Alles Banane!
Der diesjährige IgNobel-Preis für Physik geht an japanische Forscher, die den Reibungskoeffizienten unter einer Bananenschale gemessen haben.
Die IgNobel-Preise sind das launige Pedant zu den ernsthaften Nobelpreisen. Die diesjährige Verleihung fand am 18. September wie gewohnt an der Harvard University statt. Die skurrile Zeremonie umfasst neben der Premiere einer wissenschaftlichen Mini-Oper die Übergabe der Preise durch echt Nobelpreisträger, wie Martin Chalfie (Chemie 2008), Carol Greider (Physiologie oder Medizin) oder Dudley Herschbach (Chemie, 1986). Die IgNobel-Preise würdigen Forschungen, die einen erst zum Lachen und dann zum Nachdenken bringen.

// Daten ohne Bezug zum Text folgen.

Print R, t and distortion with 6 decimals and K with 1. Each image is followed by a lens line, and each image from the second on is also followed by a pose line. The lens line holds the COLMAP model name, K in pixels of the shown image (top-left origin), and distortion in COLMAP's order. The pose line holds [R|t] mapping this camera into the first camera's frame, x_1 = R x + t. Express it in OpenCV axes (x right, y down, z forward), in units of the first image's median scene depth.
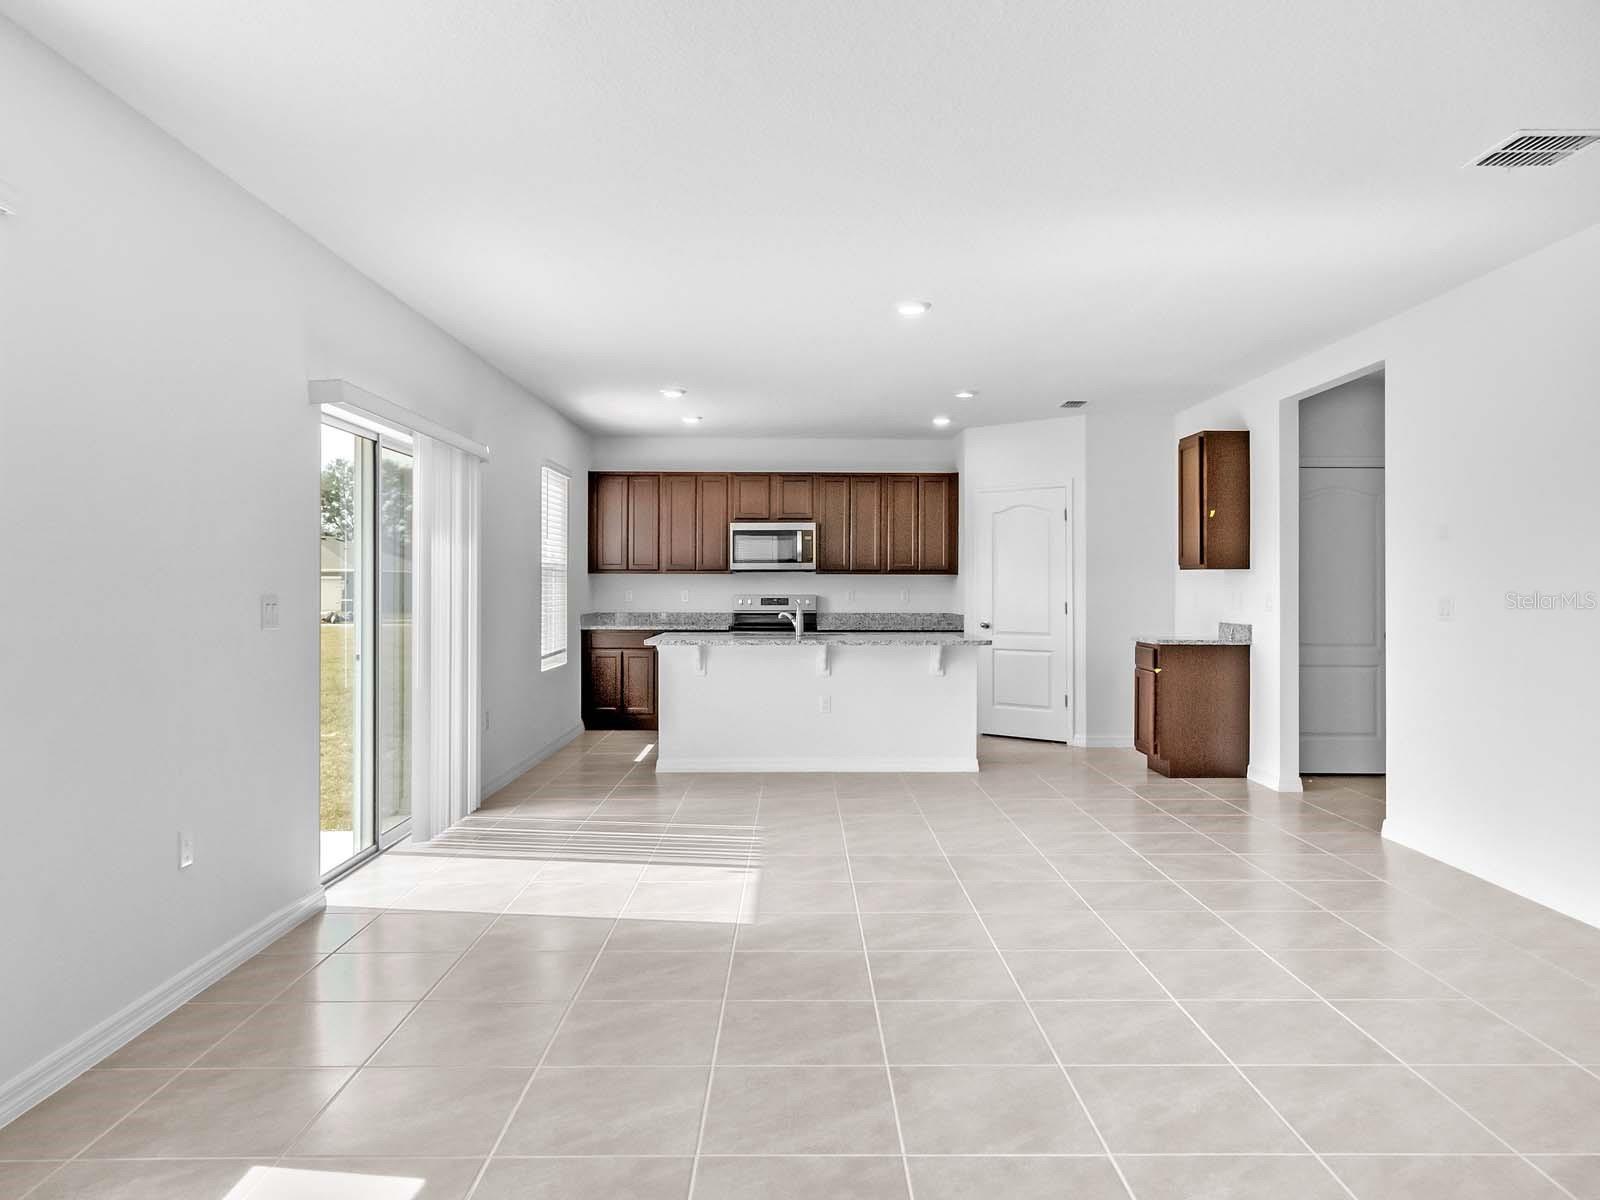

Das trifft beim diesjährigen IgNobel-Preis für Physik sicherlich zu, denn schließlich ist das Objekt der ausgezeichneten Forschung ein Klassiker des Slapstick-Humors: das Ausrutschen auf einer Bananenschale. Unter Leitung von Kiyoshi Mabuchi, Professor für Biomedizinisches Ingenieurwesen an der japanischen Kitasato-Universität, nahm sich eine Forschergruppe der Frage an, wie groß der Reibungskoeffizient von Bananenschalen ist und welche Faktoren für ihre Rutschigkeit sorgen.
Bei den dafür nötigen Experimenten wurde die Schale mit der weichen Innenseite nach unten auf eine Linoleum-Platte gelegt, unter der ein Kraftmesser angebracht war. Eine Versuchsperson musste nun mit einem Schuh auf die Bananenschale zu treten, natürlich kontrollierter als das im Alltag üblich wäre. Insgesamt kamen bei der Versuchsreihe 12 frische Schalen unter die Sohle.

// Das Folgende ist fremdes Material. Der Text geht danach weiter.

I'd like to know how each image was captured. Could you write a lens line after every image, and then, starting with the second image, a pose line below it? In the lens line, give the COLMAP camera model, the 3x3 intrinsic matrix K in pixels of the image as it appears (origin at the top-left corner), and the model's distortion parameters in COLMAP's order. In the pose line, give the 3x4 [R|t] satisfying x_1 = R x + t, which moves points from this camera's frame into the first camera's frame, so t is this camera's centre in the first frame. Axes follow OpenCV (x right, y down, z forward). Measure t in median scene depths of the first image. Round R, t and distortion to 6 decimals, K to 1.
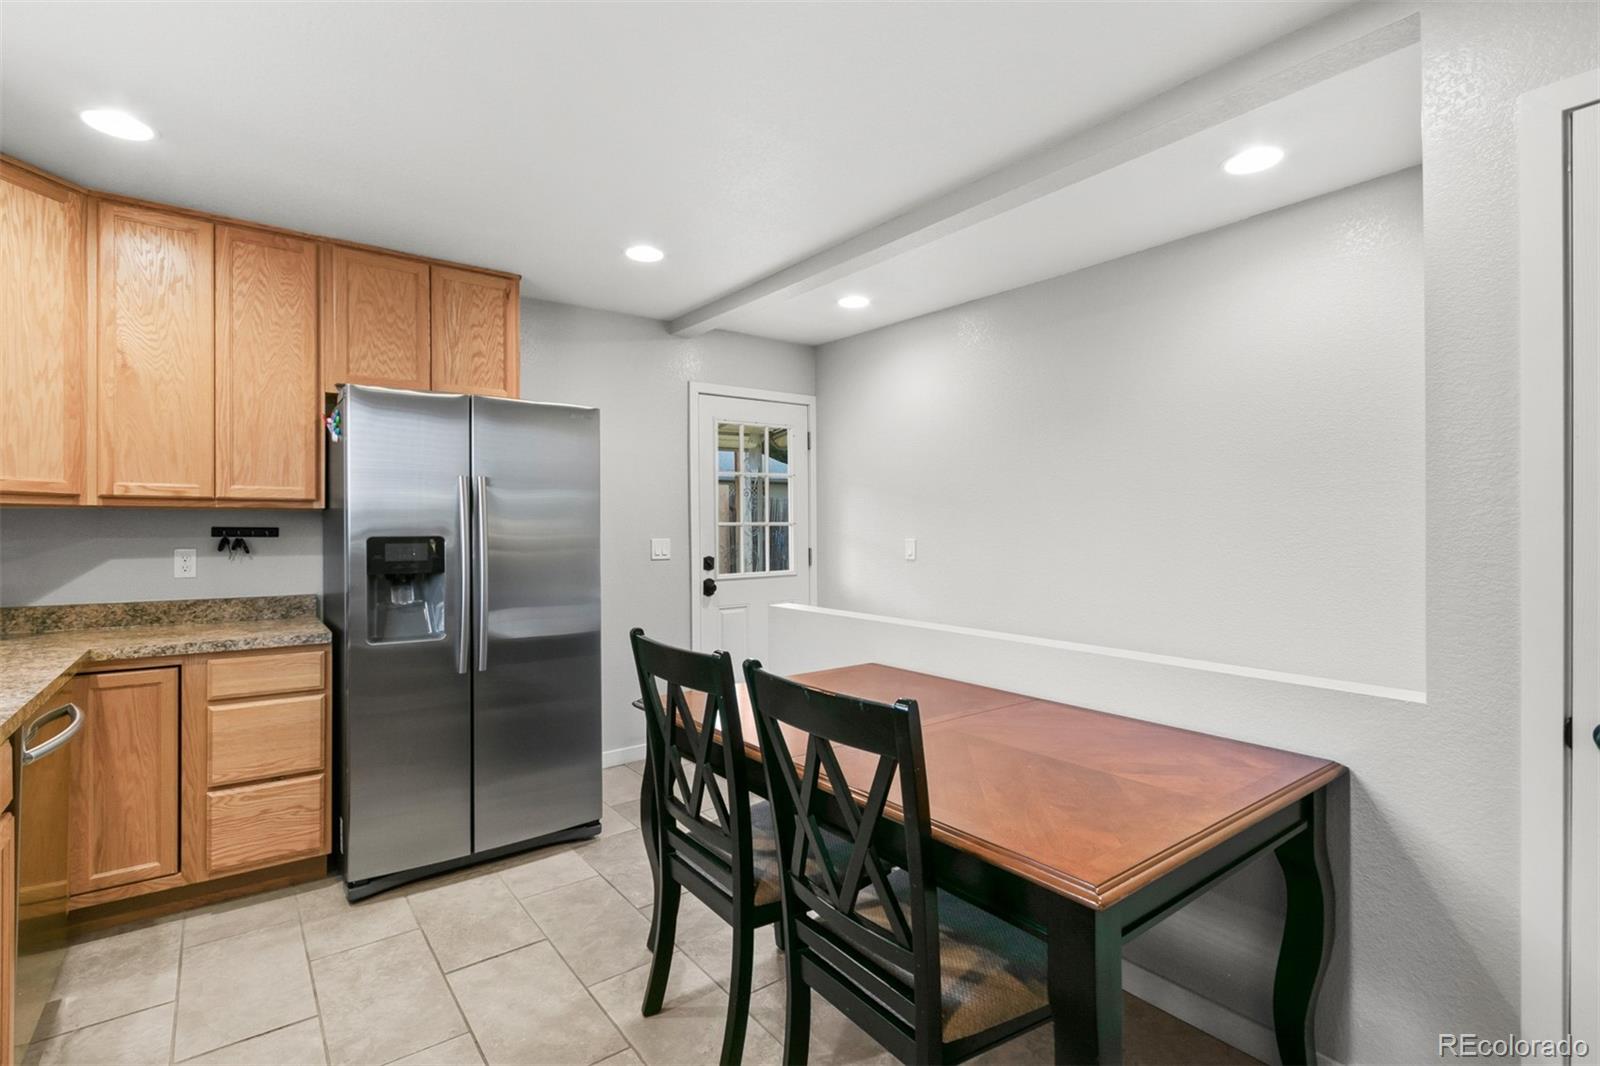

Ausrutschen auf einer Bananenschale, aber mit wissenschaftlicher Genauigkeit (Foto aus: K. Mabuchi et al. Tribology Online 7, 147 (2012))

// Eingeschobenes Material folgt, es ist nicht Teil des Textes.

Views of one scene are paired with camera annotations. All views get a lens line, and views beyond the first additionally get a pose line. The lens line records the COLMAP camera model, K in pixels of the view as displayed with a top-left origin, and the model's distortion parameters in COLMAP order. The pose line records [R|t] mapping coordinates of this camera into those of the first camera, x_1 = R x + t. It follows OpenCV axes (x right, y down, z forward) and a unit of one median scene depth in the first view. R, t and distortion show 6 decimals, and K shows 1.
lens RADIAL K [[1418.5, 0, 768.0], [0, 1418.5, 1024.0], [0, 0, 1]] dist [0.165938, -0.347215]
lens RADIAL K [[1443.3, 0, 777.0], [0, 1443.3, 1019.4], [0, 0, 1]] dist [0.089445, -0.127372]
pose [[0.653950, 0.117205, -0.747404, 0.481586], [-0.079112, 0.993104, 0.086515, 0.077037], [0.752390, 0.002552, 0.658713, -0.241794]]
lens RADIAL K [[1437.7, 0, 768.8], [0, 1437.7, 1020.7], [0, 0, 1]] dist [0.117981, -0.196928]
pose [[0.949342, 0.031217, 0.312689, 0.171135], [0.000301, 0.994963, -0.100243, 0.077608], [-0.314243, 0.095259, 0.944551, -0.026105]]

Der gemessene Reibungskoeffizient für frische Bananenschalen auf Linoleum liegt nach diesen Messungen bei ungefähr 0,07 und ist damit sehr niedrig. Für eine Ledersohle auf Holz liegt er bei etwa 0,35. Die japanischen Forscher haben zum Vergleich auch die Reibungskoeffizienten andere Obstschalen gemessen, zum Beispiel von Äpfeln (um 0,11), Zitronen (rund 0,2) und Mandarinen (0,23).
Das nicht gänzlich unerwartete alarmierende Ergebnis: Eine Bananenschale lässt die Reibung unter einer Schuhsohle auf ein Fünftel sinken. Damit, so Mabuchi et al., erhöht sich die Rutschgefahr dramatisch. Sie weisen aber auch darauf hin, dass dabei der Winkel zwischen der Achse des Beines und der Vertikalen eine entscheidende Rolle. Liegt dieser Winkel unter 3,8 Grad, lässt sich das Ausrutschen mit großer Sicherheit vermeiden. Bei einem normalen Schritt liegt der Winkel bei 15 Grad und der unsanfte Fall ist garantiert.
So naheliegend der Versuch und seine Ausführung auch sein mögen, die japanischen Forscher betonen ausdrücklich, dass es bislang niemand gewagt habe, das Reibungsverhalten der Bananenschalen tatsächlich wissenschaftlich zu untersuchen. Die frischgebackenen IgNobel-Preisträger haben aber auch eine Antwort auf die Frage gefunden, was die besondere Rutschigkeit der Bananenschale verursacht. Ihre mikroskopischen Untersuchungen zeigen, dass sich das Gel aus mikrometergroßen Follikeln auf der Innenseite der Bananenschale durch den Druck des Fußes in eine homogene kolloidale Dispersion verwandelt, die deutlich gleitfähiger ist.
Ist das nun reine Grundlagenforschung auf dem Gebiet der komödiantischen Physik? Durchaus nicht, denn das Projekt hat Anwendungsrelevanz für Mabuchis eigentliches Forschungsgebiet, die Gelenke im menschlichen Körper. „Der Mechanismus, der die Reibung in Gelenken verringert, ist derselbe, der eine Bananenschale so rutschig macht“, sagte Mabuchi bei der Preiszeremonie. Dort präsentierte er auch eine überraschende Anwendung für Bananenschalen: als ultimative Waffe gegen das tapsige Monster Godzilla.